Pour revenir à l’ONU, la position d’Haïti par rapport à la Palestine doit avoir étonné plus d’un qui ne s’attendaient pas à ce revirement significatif de la part d’un pays qui a une histoire dans cette enceinte internationale. Nos alliés et partenaires le savent. L’on se rappelle Émile St Lot dans son vote historique sur la Libye et que ce pays arabe d’Afrique du Nord avait porté Haïti sur son cœur jusqu’à une date récente. C’est dans cette même logique qu’Haïti a supporté par son vote la création de l’État d’ Israël.

Duvalier et la Palestine

Dans une interview accordée à la BBC, Or Dore, un ancien Représentant Permanent d’Israël près l’ONU, a reconnu que, dès qu’il s’agit de la Palestine, qu’il savait déjà que le bloc des pays arabes, le bloc des pays non-alignés, le bloc des pays du Tiers-monde (il devrait peut-être avoir Haïti à l’esprit !), tous allaient voter contre Israël et ses alliés.

Si nous remontons un peu en arrière, l’on se souviendra qu’en 1976 le Représentant Permanent d’Haïti à l’ONU, l’Ambassadeur Serge Élie Charles, sur instructions peut-être du président Jean-Claude Duvalier, avait pris la responsabilité de rencontrer le représentant à l’ONU de l’Organisation de Libération de la Palestine (OLP). Grands dieux ! Tout le monde bien-pensant avait lors froncé les sourcils d’étonnement inquisiteur et d’inquisition étonnante. Le contexte était délicat. C’était l’époque où le sionisme israélien et ses affidés qualifiaient l’OLP d’organisation terroriste. Ce n’était pas encore l’Autorité palestinienne. Ce n’était pas encore Oslo.
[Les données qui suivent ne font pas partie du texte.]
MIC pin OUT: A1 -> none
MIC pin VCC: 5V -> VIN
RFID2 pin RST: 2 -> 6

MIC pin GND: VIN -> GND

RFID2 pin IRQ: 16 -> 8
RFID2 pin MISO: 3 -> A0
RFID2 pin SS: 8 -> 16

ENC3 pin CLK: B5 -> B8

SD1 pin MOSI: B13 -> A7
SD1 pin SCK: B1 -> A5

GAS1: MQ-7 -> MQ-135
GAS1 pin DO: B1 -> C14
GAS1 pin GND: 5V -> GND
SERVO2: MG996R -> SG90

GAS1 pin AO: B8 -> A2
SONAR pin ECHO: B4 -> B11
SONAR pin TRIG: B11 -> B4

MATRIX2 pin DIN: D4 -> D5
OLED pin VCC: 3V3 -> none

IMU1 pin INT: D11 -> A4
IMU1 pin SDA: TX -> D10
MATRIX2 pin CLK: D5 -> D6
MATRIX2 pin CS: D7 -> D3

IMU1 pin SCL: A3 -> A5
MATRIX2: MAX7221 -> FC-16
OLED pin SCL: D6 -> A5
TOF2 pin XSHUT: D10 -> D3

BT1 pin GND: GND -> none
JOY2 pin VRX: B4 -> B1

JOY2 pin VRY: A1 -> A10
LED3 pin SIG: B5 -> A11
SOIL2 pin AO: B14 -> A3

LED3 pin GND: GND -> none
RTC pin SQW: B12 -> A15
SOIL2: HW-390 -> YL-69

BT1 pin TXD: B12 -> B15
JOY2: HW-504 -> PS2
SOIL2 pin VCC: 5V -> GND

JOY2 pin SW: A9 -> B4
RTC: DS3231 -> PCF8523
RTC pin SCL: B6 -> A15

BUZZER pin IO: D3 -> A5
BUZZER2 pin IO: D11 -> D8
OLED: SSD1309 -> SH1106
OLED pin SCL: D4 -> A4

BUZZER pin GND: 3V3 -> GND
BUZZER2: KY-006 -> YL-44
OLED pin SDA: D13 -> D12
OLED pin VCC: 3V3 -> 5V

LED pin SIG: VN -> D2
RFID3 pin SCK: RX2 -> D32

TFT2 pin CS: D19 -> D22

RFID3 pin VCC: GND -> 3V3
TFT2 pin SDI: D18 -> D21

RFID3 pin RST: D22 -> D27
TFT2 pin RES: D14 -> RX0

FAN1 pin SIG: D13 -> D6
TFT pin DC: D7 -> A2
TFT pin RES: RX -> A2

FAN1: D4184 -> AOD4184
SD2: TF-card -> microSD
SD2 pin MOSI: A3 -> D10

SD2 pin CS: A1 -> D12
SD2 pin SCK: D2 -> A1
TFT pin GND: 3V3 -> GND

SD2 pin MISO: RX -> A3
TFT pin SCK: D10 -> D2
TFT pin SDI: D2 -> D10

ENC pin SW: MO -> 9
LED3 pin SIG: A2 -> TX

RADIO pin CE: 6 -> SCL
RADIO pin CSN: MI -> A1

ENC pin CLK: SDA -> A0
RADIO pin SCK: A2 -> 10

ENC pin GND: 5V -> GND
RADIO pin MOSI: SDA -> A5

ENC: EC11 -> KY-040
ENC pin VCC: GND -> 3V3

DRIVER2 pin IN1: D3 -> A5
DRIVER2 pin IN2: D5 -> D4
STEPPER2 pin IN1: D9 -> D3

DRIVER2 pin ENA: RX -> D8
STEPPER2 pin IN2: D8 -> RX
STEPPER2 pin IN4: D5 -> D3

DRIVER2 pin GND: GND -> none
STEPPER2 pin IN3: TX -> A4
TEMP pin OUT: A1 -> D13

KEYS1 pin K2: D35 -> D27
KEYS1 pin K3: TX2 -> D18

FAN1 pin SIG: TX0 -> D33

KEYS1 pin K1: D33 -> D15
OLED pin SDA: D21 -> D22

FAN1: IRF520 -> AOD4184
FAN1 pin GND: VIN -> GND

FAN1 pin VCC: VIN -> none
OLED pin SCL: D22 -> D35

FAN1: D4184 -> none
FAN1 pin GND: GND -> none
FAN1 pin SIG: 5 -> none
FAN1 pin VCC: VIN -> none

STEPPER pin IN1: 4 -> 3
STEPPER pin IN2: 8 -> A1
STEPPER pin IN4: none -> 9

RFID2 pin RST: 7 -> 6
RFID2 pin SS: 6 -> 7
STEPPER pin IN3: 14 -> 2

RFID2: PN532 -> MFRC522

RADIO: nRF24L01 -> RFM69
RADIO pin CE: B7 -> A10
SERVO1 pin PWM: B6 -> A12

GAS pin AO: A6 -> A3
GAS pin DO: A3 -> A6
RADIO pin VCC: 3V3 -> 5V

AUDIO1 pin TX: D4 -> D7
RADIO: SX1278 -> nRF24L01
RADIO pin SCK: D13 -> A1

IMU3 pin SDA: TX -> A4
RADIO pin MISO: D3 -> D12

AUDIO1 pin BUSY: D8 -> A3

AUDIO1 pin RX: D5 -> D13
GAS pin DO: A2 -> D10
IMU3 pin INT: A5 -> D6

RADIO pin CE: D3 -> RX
Donc l’acte politique de l’Ambassadeur Serge Élie Charles était d’autant plus courageux et digne de respect. Une démarche audacieuse de ce genre de la part du diplomate haïtien avait la vertu de décontenancer plusieurs secteurs qui connaissaient le degré de soumission de la dictature duvaliériste à la puissance américaine.

L’ignorance de l’histoire ?

Personne ne devra nous faire oublier d’où nous venons. Bernard-Henri Lévy, dans American Vertigo, parle de ce culte par l’Amérique de ses héros de l’indépendance. Un culte qui ne jure pourtant pas avec la modernité dont se prévaut la première puissance sur terre. Doit-on oublier nos héros, ces âmes héroïques et fières formées dans la fournaise d’une lutte intelligente et ardue ? Sortis de l’enfer esclavagiste en 1804, nos héros avaient une revendication politique précise : exporter la révolution.

D’où l’activisme de ces leaders haïtiens du début du 19ème siècle qui fut (est encore ?) le fondement de cette tension permanente, d’une méfiance des grandes puissances occidentales vis-à-vis de la première République Noire de l’Hémisphère occidental !

Cet exemple, nous l’avons qualifié quelque part d’« exceptionnalisme haïtien » qui s’articulait à un nouveau paradigme : les droits de l’Homme. En ce sens que le support fourni par Haïti aux luttes pour l’indépendance des autres pays de la région (Venezuela, Cuba, Mexique…) était essentiellement fondé sur cette vision du monde articulée autour de la sauvegarde et de la consolidation des droits de l’Homme.

Ce que les Nations unies reprendront dans les années 50-60 comme la base d’une politique moderne en faveur des pays colonisés était déjà une constante dans les pratiques de politique internationale des leaders haïtiens du début du siècle : la décolonisation. Lorsque ces leaders décident d’aider des pays à accéder à l’indépendance, ils avaient posé un acte politique qui préfigurait le principe de l’auto-détermination des peuples…

Quelle effronterie ! L’exemple haïtien avait une valeur et des conséquences historiques. Il s’imposait de par lui-même. Le monde esclavagiste n’avait d’autre alternative que de se courber devant cette détermination à vivre libre ou mourir.

Si aujourd’hui nous avons foulé aux pieds le principe sacré de l’auto-détermination par l’abstention lors d’un vote aussi crucial, c’est tout simplement regrettable. Nous dirons même plus, une honte. Un « setback ».